There are also pandemic relief dollars that the department has not yet used up. With $1.2 million in ARPA funding that the department received last year, Jefferson was able to hire singer/songwriter Thabisa Rich as the department’s community liaison and ARPA administrator, a three-year contract position that runs through 2026. Earlier this month, the department released a series of grants geared toward professional advancement and citywide cultural events. 

There are more on the way, she said: the department plans to open an ARPA-funded grant for arts organizations in the coming months. That funding includes general operating support. 

She called New Haven Festivals, the department’s not-for-profit arm, particularly helpful from a fundraising perspective. In addition to the $190,000 that it gets in the city budget, it is able to raise money through grant-making programs and public-private partnerships because of its 501(c)(3) status. For her, she said, that’s part of how to execute a vision for cultural equity with more money than the city has for the department. 
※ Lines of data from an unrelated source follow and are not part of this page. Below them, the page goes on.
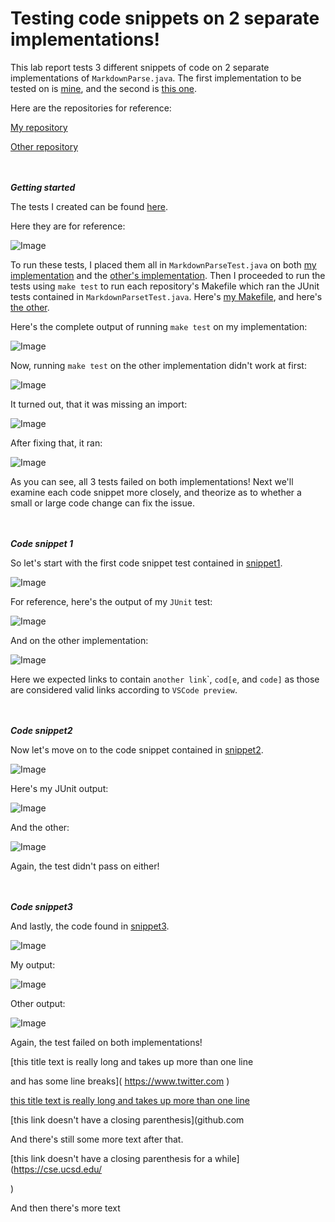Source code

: # Testing code snippets on 2 separate implementations!
This lab report tests 3 different snippets of code on 2 separate implementations of `MarkdownParse.java`. The first implementation to be tested on is [mine](https://github.com/LippsVega/markdown-parse/blob/main/MarkdownParseTest.java), and the second is [this one](https://github.com/johnsonli010801/markdown-parse/blob/main/MarkdownParse.java).

Here are the repositories for reference:

[My repository](https://github.com/LippsVega/markdown-parse)

[Other repository](https://github.com/johnsonli010801/markdown-parse)
<br /><br /><br />

***Getting started***

The tests I created can be found [here](https://github.com/LippsVega/markdown-parse/blob/main/MarkdownParseTest.java).

Here they are for reference:

![Image](tests.png)

To run these tests, I placed them all in `MarkdownParseTest.java` on both [my implementation](https://github.com/LippsVega/markdown-parse/blob/main/MarkdownParseTest.java) and the [other's implementation](https://github.com/johnsonli010801/markdown-parse/blob/main/MarkdownParseTest.java). Then I proceeded to run the tests using `make test` to run each repository's Makefile which ran the JUnit tests contained in `MarkdownParsetTest.java`. Here's [my Makefile](https://github.com/LippsVega/markdown-parse/blob/main/Makefile), and here's [the other](https://github.com/johnsonli010801/markdown-parse/blob/main/makefile).

Here's the complete output of running `make test` on my implementation:

![Image](test-output.png)

Now, running `make test` on the other implementation didn't work at first:

![Image](other-test-issue.png)

It turned out, that it was missing an import:

![Image](other-test-fix.png)

After fixing that, it ran:

![Image](other-test-output.png)

As you can see, all 3 tests failed on both implementations! Next we'll examine each code snippet more closely, and theorize as to whether a small or large code change can fix the issue.
<br /><br /><br />

***Code snippet 1***

So let's start with the first code snippet test contained in [snippet1](https://github.com/LippsVega/markdown-parse/blob/main/snippet1.md).

![Image](snippet1.png)

For reference, here's the output of my `JUnit` test:

![Image](snippet1-output.png)

And on the other implementation:

![Image](other-snippet1-output.png)

Here we expected links to contain `another link`\`, `cod[e`, and `code]` as those are considered valid links according to `VSCode preview`.
<br /><br /><br />

***Code snippet2***

Now let's move on to the code snippet contained in [snippet2](https://github.com/LippsVega/markdown-parse/blob/main/snippet2.md).

![Image](snippet2.png)

Here's my JUnit output:

![Image](snippet2-output.png)

And the other:

![Image](other-snippet2-output.png)

Again, the test didn't pass on either!
<br /><br /><br />

***Code snippet3***

And lastly, the code found in [snippet3](https://github.com/LippsVega/markdown-parse/blob/main/snippet3.md).

![Image](snippet3.png)

My output:

![Image](snippet3-output.png)

Other output:

![Image](other-snippet3-output.png)

Again, the test failed on both implementations!

[this title text is really long and takes up more than 
one line

and has some line breaks](
    https://www.twitter.com
)

[this title text is really long and takes up more than 
one line](
    https://ucsd-cse15l-w22.github.io/
)


[this link doesn't have a closing parenthesis](github.com

And there's still some more text after that.

[this link doesn't have a closing parenthesis for a while](https://cse.ucsd.edu/



)

And then there's more text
She added that searching for arts funding doesn’t feel new. Years ago, Jefferson had to do the same thing while working for the Writer's Block Ink, a youth poetry workshop in New London. Then she found herself looking beyond state funds at the Connecticut Office of the Arts, where she birthed the state’s READI (Relevance, Equity, Access, Diversity, Inclusion) grantmaking framework and Arts Workforce Initiative (AWI) program. 
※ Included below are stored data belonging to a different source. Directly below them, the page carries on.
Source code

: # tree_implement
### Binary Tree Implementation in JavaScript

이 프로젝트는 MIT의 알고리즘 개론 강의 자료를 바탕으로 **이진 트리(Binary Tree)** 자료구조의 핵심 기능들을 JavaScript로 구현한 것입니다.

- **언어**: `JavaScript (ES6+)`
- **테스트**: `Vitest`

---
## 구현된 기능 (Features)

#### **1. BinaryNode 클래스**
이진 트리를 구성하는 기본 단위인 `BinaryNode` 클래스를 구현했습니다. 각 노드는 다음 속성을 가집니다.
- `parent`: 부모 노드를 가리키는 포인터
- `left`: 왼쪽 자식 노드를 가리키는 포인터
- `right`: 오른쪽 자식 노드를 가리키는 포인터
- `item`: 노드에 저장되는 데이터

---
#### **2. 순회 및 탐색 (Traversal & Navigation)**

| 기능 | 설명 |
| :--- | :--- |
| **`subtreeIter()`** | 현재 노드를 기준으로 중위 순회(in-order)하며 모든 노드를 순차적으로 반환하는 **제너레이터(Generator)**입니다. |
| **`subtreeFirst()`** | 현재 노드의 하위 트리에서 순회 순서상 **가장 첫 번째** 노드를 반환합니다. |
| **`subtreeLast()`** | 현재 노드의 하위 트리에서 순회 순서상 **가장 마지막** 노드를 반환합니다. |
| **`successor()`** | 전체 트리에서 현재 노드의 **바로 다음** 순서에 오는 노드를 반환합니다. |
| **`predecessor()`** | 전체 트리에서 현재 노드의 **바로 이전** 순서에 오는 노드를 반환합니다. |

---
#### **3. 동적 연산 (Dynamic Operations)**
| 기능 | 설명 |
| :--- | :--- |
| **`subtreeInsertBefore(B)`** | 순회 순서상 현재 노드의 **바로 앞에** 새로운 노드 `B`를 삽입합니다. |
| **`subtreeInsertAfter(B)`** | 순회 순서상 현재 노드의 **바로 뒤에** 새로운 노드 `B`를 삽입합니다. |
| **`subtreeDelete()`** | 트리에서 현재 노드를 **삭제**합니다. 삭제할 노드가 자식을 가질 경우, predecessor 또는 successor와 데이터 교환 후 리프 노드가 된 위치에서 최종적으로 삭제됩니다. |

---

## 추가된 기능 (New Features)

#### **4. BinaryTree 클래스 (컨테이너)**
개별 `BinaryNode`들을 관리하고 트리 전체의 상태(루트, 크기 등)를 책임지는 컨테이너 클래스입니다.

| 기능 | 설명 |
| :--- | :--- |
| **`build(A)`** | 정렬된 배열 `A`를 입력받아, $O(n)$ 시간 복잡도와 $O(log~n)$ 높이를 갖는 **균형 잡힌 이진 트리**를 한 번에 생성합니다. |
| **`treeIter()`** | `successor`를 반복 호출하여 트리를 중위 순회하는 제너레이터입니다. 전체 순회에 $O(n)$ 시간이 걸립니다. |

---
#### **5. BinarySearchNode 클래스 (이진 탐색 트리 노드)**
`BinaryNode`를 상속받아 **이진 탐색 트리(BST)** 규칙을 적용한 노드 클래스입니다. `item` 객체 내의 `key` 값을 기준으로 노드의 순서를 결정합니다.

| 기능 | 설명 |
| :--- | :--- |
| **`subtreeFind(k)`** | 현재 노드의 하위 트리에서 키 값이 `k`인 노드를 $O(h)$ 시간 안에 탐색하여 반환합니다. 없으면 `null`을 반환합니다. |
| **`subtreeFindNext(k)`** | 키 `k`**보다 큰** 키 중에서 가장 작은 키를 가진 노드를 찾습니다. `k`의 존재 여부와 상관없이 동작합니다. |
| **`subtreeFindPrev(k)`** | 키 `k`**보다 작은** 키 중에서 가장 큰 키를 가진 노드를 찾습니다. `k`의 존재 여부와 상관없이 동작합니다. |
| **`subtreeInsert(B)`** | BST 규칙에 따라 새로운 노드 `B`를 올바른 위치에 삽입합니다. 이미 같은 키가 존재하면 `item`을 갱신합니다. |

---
This year, finding those sources is just another chapter in building programs “through the lens of cultural equity,” she said. Since starting her tenure at the city in February 2020, she has helped steer the department and the city’s Economic Development Administration through the pandemic, piloted new anti-racism initiatives that are now in their second or third year, and pushed the city to reconsider how and to whom grants are allocated. 

Her most signature program to date may be the city’s still-nascent Cultural Equity Plan, the first of its kind in the state. Monday, she stressed that she sees it as a piece of policy that will need further funding to be implemented.  

“You know, arts and culture in general—and I’m talking about across the board, no matter what city, state you’re in—I feel like it’s always underfunded,” she said. “The one advantage that I think that we have is our nonprofit arm, because we are able to leverage private dollars in a way a lot of the agencies inside can’t.” 

“Would I like to see a bigger allocation? Yes. I think so, because we could do so much more to support the sustainability of programs that we’ve begun, and the Cultural Equity Plan.” 

Asked after the budget vote if she would like to see an increase in funding for Arts & Culture, Fair Haven Alder Sarah Miller—who has pushed for public art projects in her ward and across the city—said that the answer is both yes and, in her eyes, slightly more complicated. 

"There's a lot of competing priorities and it's very difficult to get it right," she said. "We have ti think creatively about how to braid public and private dollars. We have so many immediate needs that are right in front of us."